EXERCISE PROMPT:
Please reproduce part of the forum thread on the Unitronic cold air intake word for word, starting at the words "# **NEW RELEASE" and ending after "and features HERE.".

QUOTED PASSAGE:
** Start **

# **NEW RELEASE - Unitronic Cold Air Intake for 1.4 TSI EA211**



## [email protected] (Jul 3, 2013)

Unitronic's Cold Air Intake for the MK6 Jetta 1.4 TSI EA211 is now available!

See all data and features HERE.


----------



## Cherb32 (Jun 18, 2006)

$350! 

Sent from my Samsung Note 8 using Tapatalk


----------



## Poetic50 (Feb 17, 2017)

Cherb32 said:


> $350!
> 
> Sent from my Samsung Note 8 using Tapatalk


Looks clean..


Sent from my iPhone using Tapatalk


----------



## Cherb32 (Jun 18, 2006)

Poetic50 said:


> Looks clean..
> 
> 
> Sent from my iPhone using Tapatalk


I am just waiting for Stage 2 from Uni to be released. I mean I am liking Stage 1 but..you know...

Sent from my Samsung Note 8 using Tapatalk


----------



## Poetic50 (Feb 17, 2017)

Cherb32 said:


> I am just waiting for Stage 2 from Uni to be released. I mean I am liking Stage 1 but..you know...

** End **

EXCERPTED DATA:
** Start **

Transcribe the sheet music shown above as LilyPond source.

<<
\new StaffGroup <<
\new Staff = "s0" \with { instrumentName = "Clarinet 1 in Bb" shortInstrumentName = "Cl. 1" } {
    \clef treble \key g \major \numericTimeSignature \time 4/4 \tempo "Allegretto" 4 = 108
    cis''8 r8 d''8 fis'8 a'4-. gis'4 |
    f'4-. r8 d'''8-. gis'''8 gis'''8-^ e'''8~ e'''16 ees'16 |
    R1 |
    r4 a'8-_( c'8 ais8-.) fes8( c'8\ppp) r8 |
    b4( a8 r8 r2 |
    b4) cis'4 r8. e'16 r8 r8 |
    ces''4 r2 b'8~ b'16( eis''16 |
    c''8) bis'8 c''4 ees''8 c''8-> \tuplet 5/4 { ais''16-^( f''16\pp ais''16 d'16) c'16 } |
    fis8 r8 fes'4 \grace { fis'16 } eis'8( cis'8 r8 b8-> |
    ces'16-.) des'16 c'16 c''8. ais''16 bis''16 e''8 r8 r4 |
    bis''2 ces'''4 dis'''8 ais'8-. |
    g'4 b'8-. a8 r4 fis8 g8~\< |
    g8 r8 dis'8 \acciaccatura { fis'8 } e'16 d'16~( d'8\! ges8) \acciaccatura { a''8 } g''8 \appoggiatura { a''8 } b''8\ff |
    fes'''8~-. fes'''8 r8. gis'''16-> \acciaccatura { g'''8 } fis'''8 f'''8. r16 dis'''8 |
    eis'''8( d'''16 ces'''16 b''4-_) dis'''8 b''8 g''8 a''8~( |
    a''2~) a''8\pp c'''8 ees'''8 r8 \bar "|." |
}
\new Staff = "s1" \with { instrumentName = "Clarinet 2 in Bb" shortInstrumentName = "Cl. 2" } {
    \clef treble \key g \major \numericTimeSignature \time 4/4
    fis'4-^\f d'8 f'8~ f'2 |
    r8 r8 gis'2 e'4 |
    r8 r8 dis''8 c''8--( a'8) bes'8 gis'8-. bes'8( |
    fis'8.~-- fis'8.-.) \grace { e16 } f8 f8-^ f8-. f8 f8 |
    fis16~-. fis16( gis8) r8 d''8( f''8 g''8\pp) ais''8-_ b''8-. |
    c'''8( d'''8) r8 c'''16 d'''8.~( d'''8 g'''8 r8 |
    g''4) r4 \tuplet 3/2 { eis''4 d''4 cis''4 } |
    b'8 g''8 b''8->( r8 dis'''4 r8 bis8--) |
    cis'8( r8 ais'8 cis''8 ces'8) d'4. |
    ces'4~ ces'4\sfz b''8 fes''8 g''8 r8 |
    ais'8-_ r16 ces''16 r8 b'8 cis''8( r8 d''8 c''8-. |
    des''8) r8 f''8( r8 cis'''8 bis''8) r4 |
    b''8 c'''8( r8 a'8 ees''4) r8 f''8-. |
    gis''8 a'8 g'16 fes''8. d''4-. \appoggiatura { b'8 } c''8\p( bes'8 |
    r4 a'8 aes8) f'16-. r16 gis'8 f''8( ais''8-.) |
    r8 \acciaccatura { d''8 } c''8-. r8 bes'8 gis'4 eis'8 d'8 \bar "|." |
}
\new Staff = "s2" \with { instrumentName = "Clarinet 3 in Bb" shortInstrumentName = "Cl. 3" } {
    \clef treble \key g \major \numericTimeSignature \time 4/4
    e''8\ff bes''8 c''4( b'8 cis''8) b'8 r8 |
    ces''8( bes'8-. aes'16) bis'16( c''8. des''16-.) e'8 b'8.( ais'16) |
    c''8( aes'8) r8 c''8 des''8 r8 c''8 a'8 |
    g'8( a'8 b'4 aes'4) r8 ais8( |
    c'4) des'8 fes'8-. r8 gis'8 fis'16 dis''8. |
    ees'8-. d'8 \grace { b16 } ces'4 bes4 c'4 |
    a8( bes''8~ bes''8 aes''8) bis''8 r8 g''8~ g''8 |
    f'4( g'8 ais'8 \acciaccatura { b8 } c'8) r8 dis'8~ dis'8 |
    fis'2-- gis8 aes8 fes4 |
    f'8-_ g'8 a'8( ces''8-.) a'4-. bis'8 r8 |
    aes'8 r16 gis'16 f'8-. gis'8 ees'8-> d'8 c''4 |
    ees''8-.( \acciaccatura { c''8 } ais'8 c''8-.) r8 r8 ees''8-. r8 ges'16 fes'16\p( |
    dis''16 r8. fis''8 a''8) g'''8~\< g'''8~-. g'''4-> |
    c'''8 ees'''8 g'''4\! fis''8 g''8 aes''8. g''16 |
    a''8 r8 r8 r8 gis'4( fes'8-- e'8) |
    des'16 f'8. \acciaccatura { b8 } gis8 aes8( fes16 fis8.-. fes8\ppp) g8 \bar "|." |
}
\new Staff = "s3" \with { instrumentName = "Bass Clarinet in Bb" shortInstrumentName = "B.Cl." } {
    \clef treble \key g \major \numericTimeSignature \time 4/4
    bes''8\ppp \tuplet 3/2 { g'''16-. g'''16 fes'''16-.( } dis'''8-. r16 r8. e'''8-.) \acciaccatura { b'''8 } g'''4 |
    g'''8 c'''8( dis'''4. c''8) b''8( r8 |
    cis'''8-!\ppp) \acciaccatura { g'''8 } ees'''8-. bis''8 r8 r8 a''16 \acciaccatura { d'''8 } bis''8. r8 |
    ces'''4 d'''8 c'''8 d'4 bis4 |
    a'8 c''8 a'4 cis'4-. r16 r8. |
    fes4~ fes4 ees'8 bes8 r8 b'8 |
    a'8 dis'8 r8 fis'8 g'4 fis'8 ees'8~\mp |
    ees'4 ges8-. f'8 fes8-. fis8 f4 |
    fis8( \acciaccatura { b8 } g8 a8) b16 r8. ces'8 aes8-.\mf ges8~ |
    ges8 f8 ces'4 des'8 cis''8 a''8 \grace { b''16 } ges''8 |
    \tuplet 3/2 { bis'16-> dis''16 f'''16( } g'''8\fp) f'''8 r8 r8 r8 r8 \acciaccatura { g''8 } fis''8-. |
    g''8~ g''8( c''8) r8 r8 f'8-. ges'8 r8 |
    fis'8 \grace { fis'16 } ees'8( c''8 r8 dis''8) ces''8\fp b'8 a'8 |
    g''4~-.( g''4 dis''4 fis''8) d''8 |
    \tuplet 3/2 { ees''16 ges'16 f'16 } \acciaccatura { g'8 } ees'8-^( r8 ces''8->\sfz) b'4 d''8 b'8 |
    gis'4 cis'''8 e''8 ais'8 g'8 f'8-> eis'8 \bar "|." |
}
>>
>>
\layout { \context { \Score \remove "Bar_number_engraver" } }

** End **

WORKED SOLUTION:
# **NEW RELEASE - Unitronic Cold Air Intake for 1.4 TSI EA211**



## [email protected] (Jul 3, 2013)

Unitronic's Cold Air Intake for the MK6 Jetta 1.4 TSI EA211 is now available!

See all data and features HERE.